Like many people, you find a garage somewhere and start tinkering. You get an engine working and maybe you sell a yet-to-be-released car to your cousin who inherited the family fortune. Cobbling together the technology of the day, you are able to get that fresh car over to your cousin only 1 year later than you promised. Congratulations, you’re an automaker.
That took a lot of effort, so you gather people from the neighborhood, organize yourselves a little, and pretty soon you can get 5, maybe 10 cars built a year. These are expensive, but your sister has an eye for beauty and your buddy from school can talk a chicken out of its feathers. People are willing to keep you in business.
Because we know the story, we know exciting is about to get wild. Henry Ford will automate this whole process and give his factory workers raises so they can afford to buy his cars. Soon we’re priced out of the market and the best we can do is say we were there when automobiles became a thing.
State of Data Work
I think this is where we are with data work today. I think there are competent engines in traditional machine learning and deep learning. I think there is enough data, enough talent, and enough solvable problems to turn a profit peddling machine learning skills. This could go on for years, and it probably will.
What comes next though is an automation of our industry. Vendor services that have seen more data have been tweaked and optimized are often already better choices than the models we can build.
Our job changes from writing models and delivering them to comparing models with other services and choosing between those we do best and those others do best. All of it needs to be usable somewhere, probably in a cloud service.
My Assembly Line
For me, the data service assembly starts with experiments. The nbdev tools 1 can turn a Jupyter notebook into a model-building pipeline. That tool adds testing, documentation, model versioning, and sanity to the process of learning from data.
Evaluating models against different datasets can be automated. By running a model in an experiment loop, I can evaluate how the model performs with different hyper parameters and against different data. Progress can be documented in the project. MinIO 2 can store and share my models.
Services can be built in Kubernetes and exposed as a service with Flask. With versioned, stored models, we can link the experiment documentation to the service so people can know about what to expect by using these models.

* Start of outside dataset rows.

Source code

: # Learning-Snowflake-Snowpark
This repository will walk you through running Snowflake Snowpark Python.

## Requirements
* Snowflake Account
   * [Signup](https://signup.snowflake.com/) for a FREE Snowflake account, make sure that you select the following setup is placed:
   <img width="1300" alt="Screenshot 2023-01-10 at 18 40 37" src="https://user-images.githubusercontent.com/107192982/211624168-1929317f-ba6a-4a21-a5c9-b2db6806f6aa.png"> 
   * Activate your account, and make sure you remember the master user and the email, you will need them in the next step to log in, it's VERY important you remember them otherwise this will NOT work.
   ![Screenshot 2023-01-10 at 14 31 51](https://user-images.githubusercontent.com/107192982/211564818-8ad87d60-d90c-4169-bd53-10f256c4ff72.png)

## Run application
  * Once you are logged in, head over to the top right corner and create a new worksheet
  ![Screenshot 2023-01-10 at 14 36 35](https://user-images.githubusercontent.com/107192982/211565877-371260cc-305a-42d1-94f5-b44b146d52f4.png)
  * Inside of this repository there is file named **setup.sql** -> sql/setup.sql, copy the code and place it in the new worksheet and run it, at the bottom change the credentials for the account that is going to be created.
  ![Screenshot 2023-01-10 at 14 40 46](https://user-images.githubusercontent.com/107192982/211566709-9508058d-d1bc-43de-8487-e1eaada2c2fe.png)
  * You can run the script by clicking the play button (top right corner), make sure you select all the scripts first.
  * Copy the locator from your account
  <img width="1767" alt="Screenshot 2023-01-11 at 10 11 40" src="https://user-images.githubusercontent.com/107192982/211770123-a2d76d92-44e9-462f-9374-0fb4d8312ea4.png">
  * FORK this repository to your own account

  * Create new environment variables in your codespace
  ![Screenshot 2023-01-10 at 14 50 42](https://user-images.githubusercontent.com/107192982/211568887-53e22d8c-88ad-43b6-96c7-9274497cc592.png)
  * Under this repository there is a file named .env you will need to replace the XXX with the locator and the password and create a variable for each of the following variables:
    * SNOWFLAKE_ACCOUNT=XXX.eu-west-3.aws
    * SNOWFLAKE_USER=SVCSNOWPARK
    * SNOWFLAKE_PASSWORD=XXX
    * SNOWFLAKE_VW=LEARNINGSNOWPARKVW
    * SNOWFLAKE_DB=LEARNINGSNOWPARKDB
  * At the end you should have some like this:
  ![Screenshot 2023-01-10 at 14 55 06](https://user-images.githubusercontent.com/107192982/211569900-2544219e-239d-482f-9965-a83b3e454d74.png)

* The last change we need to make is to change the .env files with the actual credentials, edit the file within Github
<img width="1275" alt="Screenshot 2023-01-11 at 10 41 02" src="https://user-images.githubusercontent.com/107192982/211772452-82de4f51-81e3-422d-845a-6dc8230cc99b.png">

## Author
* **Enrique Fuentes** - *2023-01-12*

Cloud infrastructure can be built around all of this to monitor, secure, scale, backup, and maintain the lab. A Hydra engine can manage the agreements we have, tracking costs, expectations, time, and inventory. This final effort assists us in focusing our efforts in the most productive areas.
Incomplete Work
This isn’t complete work. A lot of what I’m talking about exists in various projects and experiments. I’ll be gathering this into a single place and demonstrating how it works over the next few months.